A health charity is on track to ship everything needed for 30 fully-equipped paediatric operating rooms to Africa this year.
Kids Operating Room (KidsOR) works directly with local surgeons and their teams to transform hospital spaces into dedicated operating rooms for children’s surgery.
It is focusing efforts on reaching countries with no, or critically low, provision for paediatric surgery, where children die from treatable conditions such as appendicitis or complications following broken bones.
Staff at its Dundee depot work to put together the rooms, which typically feature more than 3,000 items and are individually designed by biomedical engineers working with colleagues abroad to ensure each aspect will meet the long-term needs of local surgeons.
In recent months containers of equipment have been delivered to countries including Tanzania, Ivory Coast, Democratic Republic of Congo, Senegal, Zambia and Nigeria.
Dave Tipping, director of global operations and head of the Dundee warehouse and lab, said: “The team here is phenomenally committed.
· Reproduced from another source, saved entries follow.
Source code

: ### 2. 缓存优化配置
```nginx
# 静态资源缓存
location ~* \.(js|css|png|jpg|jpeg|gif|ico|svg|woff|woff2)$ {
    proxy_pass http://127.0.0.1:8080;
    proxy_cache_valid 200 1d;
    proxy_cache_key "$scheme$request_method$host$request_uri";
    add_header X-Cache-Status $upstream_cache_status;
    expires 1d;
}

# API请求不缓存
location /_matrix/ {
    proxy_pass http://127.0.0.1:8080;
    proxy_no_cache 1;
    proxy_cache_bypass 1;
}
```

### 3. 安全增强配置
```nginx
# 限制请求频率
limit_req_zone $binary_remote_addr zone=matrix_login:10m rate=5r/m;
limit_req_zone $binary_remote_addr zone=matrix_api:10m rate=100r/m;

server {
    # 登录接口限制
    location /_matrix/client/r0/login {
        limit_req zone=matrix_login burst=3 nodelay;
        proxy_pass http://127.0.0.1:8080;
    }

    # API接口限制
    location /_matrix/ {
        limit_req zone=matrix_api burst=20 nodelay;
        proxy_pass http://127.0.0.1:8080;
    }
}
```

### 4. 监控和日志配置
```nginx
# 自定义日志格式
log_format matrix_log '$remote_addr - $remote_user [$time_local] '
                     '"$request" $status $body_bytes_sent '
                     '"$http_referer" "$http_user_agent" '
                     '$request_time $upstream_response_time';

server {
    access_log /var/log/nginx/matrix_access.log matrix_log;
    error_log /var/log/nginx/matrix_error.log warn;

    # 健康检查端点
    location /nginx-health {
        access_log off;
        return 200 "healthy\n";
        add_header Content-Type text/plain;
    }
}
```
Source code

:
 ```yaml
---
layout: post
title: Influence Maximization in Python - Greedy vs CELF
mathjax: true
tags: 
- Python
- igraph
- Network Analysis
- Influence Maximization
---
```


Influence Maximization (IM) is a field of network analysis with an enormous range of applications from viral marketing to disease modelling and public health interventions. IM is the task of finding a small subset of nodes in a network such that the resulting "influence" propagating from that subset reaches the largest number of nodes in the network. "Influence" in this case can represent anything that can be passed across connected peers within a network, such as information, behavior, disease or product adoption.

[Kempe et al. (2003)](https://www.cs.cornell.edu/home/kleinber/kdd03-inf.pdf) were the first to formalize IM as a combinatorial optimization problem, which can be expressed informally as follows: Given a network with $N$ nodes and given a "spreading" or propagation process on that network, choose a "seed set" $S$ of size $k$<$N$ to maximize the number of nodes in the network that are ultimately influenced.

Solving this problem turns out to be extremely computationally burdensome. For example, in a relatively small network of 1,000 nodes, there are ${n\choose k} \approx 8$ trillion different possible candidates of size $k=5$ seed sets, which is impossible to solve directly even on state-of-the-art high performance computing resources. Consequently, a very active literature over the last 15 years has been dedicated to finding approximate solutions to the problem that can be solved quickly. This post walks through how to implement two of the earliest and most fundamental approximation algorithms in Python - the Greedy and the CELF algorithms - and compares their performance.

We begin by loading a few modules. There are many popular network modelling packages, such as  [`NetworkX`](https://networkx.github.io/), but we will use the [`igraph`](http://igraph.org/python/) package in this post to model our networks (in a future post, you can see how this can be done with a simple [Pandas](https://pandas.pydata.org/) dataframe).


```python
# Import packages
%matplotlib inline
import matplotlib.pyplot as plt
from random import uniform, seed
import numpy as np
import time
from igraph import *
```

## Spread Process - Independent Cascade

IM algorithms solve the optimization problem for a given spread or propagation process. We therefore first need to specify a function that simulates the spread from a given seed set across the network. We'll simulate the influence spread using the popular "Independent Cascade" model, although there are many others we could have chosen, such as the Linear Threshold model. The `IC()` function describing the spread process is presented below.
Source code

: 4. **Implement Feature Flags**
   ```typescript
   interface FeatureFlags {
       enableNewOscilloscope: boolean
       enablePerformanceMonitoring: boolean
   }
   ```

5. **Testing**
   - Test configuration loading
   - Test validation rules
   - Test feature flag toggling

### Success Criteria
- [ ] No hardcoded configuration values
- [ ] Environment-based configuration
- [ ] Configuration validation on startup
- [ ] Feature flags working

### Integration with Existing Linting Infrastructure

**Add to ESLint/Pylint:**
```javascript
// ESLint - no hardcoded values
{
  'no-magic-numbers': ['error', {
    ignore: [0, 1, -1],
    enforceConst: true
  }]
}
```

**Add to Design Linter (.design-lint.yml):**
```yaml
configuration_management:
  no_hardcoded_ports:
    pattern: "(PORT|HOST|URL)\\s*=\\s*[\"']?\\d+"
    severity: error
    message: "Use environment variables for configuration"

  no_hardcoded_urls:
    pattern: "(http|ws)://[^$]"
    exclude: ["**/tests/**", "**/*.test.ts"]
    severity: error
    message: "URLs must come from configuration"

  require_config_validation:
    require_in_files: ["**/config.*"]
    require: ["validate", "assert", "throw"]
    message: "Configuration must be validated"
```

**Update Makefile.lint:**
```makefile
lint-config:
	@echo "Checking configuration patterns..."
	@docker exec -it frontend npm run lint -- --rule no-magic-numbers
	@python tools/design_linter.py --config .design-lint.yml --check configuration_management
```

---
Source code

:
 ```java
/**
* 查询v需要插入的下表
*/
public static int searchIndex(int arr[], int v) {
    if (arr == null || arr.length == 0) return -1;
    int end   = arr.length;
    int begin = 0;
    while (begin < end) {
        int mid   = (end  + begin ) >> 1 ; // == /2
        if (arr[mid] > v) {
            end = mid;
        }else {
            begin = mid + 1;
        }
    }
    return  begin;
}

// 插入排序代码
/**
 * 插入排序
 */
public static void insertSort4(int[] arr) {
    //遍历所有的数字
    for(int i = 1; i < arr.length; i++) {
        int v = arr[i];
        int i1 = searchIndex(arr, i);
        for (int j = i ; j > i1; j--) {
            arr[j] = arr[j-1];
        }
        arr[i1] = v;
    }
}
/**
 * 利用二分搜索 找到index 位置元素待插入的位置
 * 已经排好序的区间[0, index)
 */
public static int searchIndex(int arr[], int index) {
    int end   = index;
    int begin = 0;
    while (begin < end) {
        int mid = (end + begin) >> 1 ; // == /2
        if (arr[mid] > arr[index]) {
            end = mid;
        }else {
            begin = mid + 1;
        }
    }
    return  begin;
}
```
We have a singular focus on providing extensively researched and tested rooms that will provide maximum benefit to the recipient hospital, its surgical teams, and thousands of – often desperate – families.
“We’ve had to adapt considerably over the past 15 months, with it being much harder, or even impossible to get out to the locations where the projects are being delivered.
“Everything we do is around providing a sustainable solution. We aren’t building Operating Rooms with specialist equipment that relies on our long-term support.
“We’re here to ensure surgeons in the African continent, as well as those in countries we’ve worked in previously in South America, are able to utilise each life-saving and life-changing item for the long-term.”
The charity said that around two billion children around the world lack access to safe surgery and that every year more children die from not getting the surgery they need than from Malaria, HIV and TB combined.
KidsOR was founded by Nicola and Garreth Wood in 2018 and aims to install 120 paediatric operating rooms across Africa by 2030.
Nicola Wood said: “Recent months have had a galvanising effect on our team. We’ve now given more than 36,000 children access to life-changing or life-saving care.
“Globally more children die from conditions easily treated through surgery, than from HIV, malaria and TB combined. We’re helping change that by providing the equipment and training for paediatric surgery.
“Yet there is still so much to do – and we won’t stop until we achieve our mission – a world where every child has equal access to safe surgery. Each container leaving our Dundee hub is a step closer.”
The focus is not purely clinical – KidsOR also ensures that its signature colourful animals adorn the walls of each of the operating rooms it installs to help children to feel calm and reassured as they go into surgery.
The charity, which has bases in Edinburgh, Dundee and Nairobi, said that more than 36,000 children have accessed life-changing or life-saving care through KidsOR’s work.
It also funds the training of surgeons and anaesthesia providers and works with National Ministries of Health to develop sustainable healthcare services.